Often times our most valuable moments in life make no sense to others. I often forget the details of “big” events, others remember me being involved in, while vividly recalling happenings that few can even conjure up. The moments that mean the most don’t need to be reported on the eyewitness news because they are on the DVR of our mind’s eye.
After a two-week span, that included a former player being murdered and my college coach’s dad passing away (among other things), I was able to find therapy in doing something I’ve dreamed about, for some time. I did something that would never be mentioned by Dick Vitale, but extremely vital to who I am. Something that will never show up on a stat sheet but helps ensure my last name doesn’t show up on a rap sheet. I took my son to the barbershop for his first haircut.
As he sat in the chair, like a seasoned veteran, a generation of feelings of disappointment fell away like some of his curls (which his mom made me save; Tairia wasn’t allowed on this rite of passage).
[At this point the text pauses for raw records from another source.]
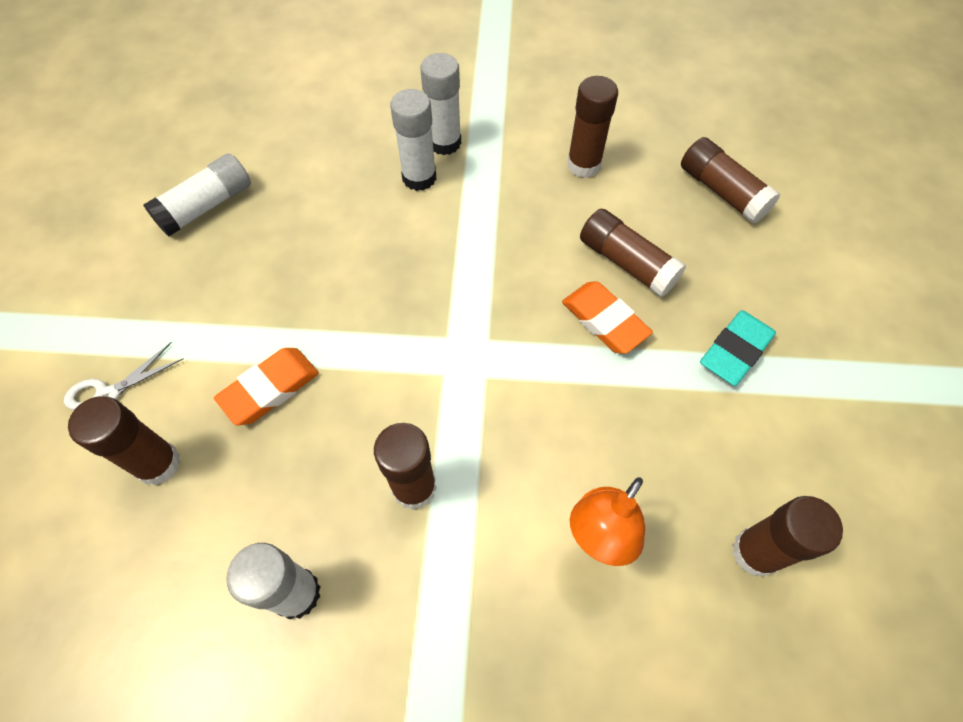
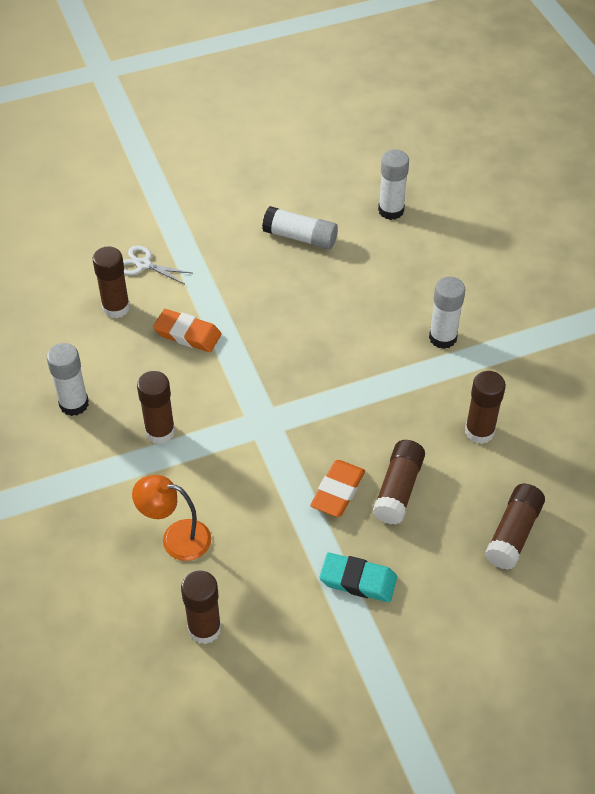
camera: 65 degrees right, 10 degrees down
(419, 178) = (399, 337): white glue stick -> white glue stick (391, 210)

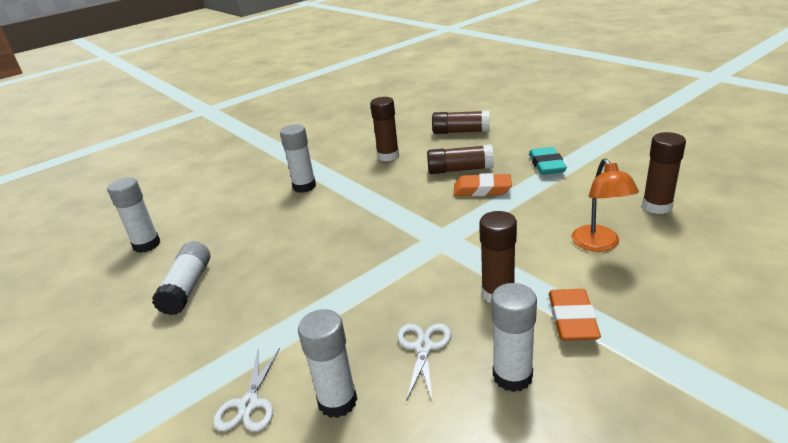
camera: 105 degrees left, 20 degrees down
(116, 308) = (337, 401): brown glue stick -> white glue stick
(133, 365) = (423, 347): none -> white scissors
(187, 334) = (357, 321): orange eraser -> orange eraser (572, 319)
Watching him “look down”, as Shaw (the barber) instructed, allowed me to look back and heal the wounds of my father not being there when Shaw’s mom used to cut my hair (talk about the circle of life). As Jayce examined his new look in the mirror, beaming with the pride of being a “big boy”, I was able to bask in the nostalgia of being a little boy again.
Jayce’s freshly tapered neck, lined by Shaw’s clippers, served as a reminder for me to always stay in line with him. It was also representative of the new line of expectations for Flowers men, moving forward. Recently there have been several reminders that things, including life, can be taken away at anytime. The last two weeks have allowed me to recognize that memories are less about what and more about who. My son will soon forget what kind of hair cut he got but he won’t forget who was there…and neither will I.